▸ **Assignment**
Present all of the data below as a numbered list, leaving out any blank lines.

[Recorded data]

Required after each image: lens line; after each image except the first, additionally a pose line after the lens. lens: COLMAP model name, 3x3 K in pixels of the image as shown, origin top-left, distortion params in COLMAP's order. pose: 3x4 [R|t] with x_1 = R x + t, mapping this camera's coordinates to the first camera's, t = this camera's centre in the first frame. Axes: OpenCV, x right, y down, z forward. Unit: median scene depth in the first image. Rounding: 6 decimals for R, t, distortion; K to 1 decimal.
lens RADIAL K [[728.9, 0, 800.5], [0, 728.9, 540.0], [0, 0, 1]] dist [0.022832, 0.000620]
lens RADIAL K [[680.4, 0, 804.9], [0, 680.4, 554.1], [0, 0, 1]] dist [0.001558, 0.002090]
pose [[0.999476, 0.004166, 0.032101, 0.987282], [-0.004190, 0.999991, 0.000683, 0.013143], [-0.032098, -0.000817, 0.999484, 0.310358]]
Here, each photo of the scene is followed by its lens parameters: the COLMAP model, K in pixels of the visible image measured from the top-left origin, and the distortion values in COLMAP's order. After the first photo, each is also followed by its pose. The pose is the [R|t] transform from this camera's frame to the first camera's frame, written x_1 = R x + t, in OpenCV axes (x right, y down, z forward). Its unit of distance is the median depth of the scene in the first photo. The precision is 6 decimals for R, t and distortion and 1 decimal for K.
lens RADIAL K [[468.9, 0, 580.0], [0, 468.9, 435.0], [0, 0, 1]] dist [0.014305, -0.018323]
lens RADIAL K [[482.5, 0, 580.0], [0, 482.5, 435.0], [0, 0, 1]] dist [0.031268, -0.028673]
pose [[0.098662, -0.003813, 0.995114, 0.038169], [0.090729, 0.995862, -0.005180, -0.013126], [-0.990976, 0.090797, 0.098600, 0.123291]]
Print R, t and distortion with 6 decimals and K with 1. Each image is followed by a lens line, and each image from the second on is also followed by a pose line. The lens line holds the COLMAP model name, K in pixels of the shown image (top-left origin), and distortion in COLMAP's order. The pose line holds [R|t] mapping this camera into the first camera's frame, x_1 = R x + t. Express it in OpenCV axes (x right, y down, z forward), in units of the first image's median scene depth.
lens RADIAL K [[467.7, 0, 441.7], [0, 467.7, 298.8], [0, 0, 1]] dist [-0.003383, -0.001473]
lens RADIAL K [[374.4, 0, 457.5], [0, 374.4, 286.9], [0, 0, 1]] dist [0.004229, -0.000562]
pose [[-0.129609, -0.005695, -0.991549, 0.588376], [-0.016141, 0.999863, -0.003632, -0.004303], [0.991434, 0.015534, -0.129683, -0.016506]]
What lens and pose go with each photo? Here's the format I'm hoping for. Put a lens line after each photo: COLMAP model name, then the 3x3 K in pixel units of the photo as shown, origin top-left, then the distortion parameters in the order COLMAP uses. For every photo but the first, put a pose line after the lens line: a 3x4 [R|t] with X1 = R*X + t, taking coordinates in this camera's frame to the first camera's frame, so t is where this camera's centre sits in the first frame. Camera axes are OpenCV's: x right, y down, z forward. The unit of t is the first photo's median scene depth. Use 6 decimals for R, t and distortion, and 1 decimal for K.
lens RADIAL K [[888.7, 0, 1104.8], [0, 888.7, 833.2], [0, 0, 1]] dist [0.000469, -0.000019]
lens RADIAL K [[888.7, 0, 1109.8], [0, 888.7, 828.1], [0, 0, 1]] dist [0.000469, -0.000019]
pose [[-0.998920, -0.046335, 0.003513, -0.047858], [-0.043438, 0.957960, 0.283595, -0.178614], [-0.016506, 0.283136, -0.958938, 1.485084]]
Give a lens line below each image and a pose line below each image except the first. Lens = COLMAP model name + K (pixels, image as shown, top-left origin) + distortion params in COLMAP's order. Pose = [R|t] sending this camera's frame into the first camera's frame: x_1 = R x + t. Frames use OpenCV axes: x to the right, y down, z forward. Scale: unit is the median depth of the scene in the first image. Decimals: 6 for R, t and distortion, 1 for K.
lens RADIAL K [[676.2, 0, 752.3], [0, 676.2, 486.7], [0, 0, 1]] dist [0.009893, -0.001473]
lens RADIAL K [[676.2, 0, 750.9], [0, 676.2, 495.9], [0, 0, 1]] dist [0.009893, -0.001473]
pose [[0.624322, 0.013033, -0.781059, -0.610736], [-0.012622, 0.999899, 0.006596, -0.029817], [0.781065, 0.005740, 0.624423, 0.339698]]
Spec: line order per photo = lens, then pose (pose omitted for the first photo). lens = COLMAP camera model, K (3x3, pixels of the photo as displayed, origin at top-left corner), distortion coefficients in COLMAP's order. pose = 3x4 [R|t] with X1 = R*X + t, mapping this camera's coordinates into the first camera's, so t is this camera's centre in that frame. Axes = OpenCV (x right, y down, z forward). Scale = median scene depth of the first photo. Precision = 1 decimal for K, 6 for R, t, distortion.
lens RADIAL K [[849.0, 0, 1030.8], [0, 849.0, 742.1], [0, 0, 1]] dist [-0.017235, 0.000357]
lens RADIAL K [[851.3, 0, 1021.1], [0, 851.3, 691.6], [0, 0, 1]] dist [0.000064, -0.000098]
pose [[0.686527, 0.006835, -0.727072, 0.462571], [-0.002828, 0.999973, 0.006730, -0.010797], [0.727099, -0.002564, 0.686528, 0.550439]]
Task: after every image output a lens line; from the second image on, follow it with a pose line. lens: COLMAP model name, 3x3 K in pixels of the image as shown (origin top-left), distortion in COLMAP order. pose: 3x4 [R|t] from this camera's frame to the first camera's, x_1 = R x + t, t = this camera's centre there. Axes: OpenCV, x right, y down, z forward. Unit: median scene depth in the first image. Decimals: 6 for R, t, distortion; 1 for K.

▸ **Result**
1. Required after each image: lens line; after each image except the first, additionally a pose line after the lens. lens: COLMAP model name, 3x3 K in pixels of the image as shown, origin top-left, distortion params in COLMAP's order. pose: 3x4 [R|t] with x_1 = R x + t, mapping this camera's coordinates to the first camera's, t = this camera's centre in the first frame. Axes: OpenCV, x right, y down, z forward. Unit: median scene depth in the first image. Rounding: 6 decimals for R, t, distortion; K to 1 decimal.
2. lens RADIAL K [[728.9, 0, 800.5], [0, 728.9, 540.0], [0, 0, 1]] dist [0.022832, 0.000620]
3. lens RADIAL K [[680.4, 0, 804.9], [0, 680.4, 554.1], [0, 0, 1]] dist [0.001558, 0.002090]
4. pose [[0.999476, 0.004166, 0.032101, 0.987282], [-0.004190, 0.999991, 0.000683, 0.013143], [-0.032098, -0.000817, 0.999484, 0.310358]]
5. Here, each photo of the scene is followed by its lens parameters: the COLMAP model, K in pixels of the visible image measured from the top-left origin, and the distortion values in COLMAP's order. After the first photo, each is also followed by its pose. The pose is the [R|t] transform from this camera's frame to the first camera's frame, written x_1 = R x + t, in OpenCV axes (x right, y down, z forward). Its unit of distance is the median depth of the scene in the first photo. The precision is 6 decimals for R, t and distortion and 1 decimal for K.
6. lens RADIAL K [[468.9, 0, 580.0], [0, 468.9, 435.0], [0, 0, 1]] dist [0.014305, -0.018323]
7. lens RADIAL K [[482.5, 0, 580.0], [0, 482.5, 435.0], [0, 0, 1]] dist [0.031268, -0.028673]
8. pose [[0.098662, -0.003813, 0.995114, 0.038169], [0.090729, 0.995862, -0.005180, -0.013126], [-0.990976, 0.090797, 0.098600, 0.123291]]
9. Print R, t and distortion with 6 decimals and K with 1. Each image is followed by a lens line, and each image from the second on is also followed by a pose line. The lens line holds the COLMAP model name, K in pixels of the shown image (top-left origin), and distortion in COLMAP's order. The pose line holds [R|t] mapping this camera into the first camera's frame, x_1 = R x + t. Express it in OpenCV axes (x right, y down, z forward), in units of the first image's median scene depth.
10. lens RADIAL K [[467.7, 0, 441.7], [0, 467.7, 298.8], [0, 0, 1]] dist [-0.003383, -0.001473]
11. lens RADIAL K [[374.4, 0, 457.5], [0, 374.4, 286.9], [0, 0, 1]] dist [0.004229, -0.000562]
12. pose [[-0.129609, -0.005695, -0.991549, 0.588376], [-0.016141, 0.999863, -0.003632, -0.004303], [0.991434, 0.015534, -0.129683, -0.016506]]
13. What lens and pose go with each photo? Here's the format I'm hoping for. Put a lens line after each photo: COLMAP model name, then the 3x3 K in pixel units of the photo as shown, origin top-left, then the distortion parameters in the order COLMAP uses. For every photo but the first, put a pose line after the lens line: a 3x4 [R|t] with X1 = R*X + t, taking coordinates in this camera's frame to the first camera's frame, so t is where this camera's centre sits in the first frame. Camera axes are OpenCV's: x right, y down, z forward. The unit of t is the first photo's median scene depth. Use 6 decimals for R, t and distortion, and 1 decimal for K.
14. lens RADIAL K [[888.7, 0, 1104.8], [0, 888.7, 833.2], [0, 0, 1]] dist [0.000469, -0.000019]
15. lens RADIAL K [[888.7, 0, 1109.8], [0, 888.7, 828.1], [0, 0, 1]] dist [0.000469, -0.000019]
16. pose [[-0.998920, -0.046335, 0.003513, -0.047858], [-0.043438, 0.957960, 0.283595, -0.178614], [-0.016506, 0.283136, -0.958938, 1.485084]]
17. Give a lens line below each image and a pose line below each image except the first. Lens = COLMAP model name + K (pixels, image as shown, top-left origin) + distortion params in COLMAP's order. Pose = [R|t] sending this camera's frame into the first camera's frame: x_1 = R x + t. Frames use OpenCV axes: x to the right, y down, z forward. Scale: unit is the median depth of the scene in the first image. Decimals: 6 for R, t and distortion, 1 for K.
18. lens RADIAL K [[676.2, 0, 752.3], [0, 676.2, 486.7], [0, 0, 1]] dist [0.009893, -0.001473]
19. lens RADIAL K [[676.2, 0, 750.9], [0, 676.2, 495.9], [0, 0, 1]] dist [0.009893, -0.001473]
20. pose [[0.624322, 0.013033, -0.781059, -0.610736], [-0.012622, 0.999899, 0.006596, -0.029817], [0.781065, 0.005740, 0.624423, 0.339698]]
21. Spec: line order per photo = lens, then pose (pose omitted for the first photo). lens = COLMAP camera model, K (3x3, pixels of the photo as displayed, origin at top-left corner), distortion coefficients in COLMAP's order. pose = 3x4 [R|t] with X1 = R*X + t, mapping this camera's coordinates into the first camera's, so t is this camera's centre in that frame. Axes = OpenCV (x right, y down, z forward). Scale = median scene depth of the first photo. Precision = 1 decimal for K, 6 for R, t, distortion.
22. lens RADIAL K [[849.0, 0, 1030.8], [0, 849.0, 742.1], [0, 0, 1]] dist [-0.017235, 0.000357]
23. lens RADIAL K [[851.3, 0, 1021.1], [0, 851.3, 691.6], [0, 0, 1]] dist [0.000064, -0.000098]
24. pose [[0.686527, 0.006835, -0.727072, 0.462571], [-0.002828, 0.999973, 0.006730, -0.010797], [0.727099, -0.002564, 0.686528, 0.550439]]
25. Task: after every image output a lens line; from the second image on, follow it with a pose line. lens: COLMAP model name, 3x3 K in pixels of the image as shown (origin top-left), distortion in COLMAP order. pose: 3x4 [R|t] from this camera's frame to the first camera's, x_1 = R x + t, t = this camera's centre there. Axes: OpenCV, x right, y down, z forward. Unit: median scene depth in the first image. Decimals: 6 for R, t, distortion; 1 for K.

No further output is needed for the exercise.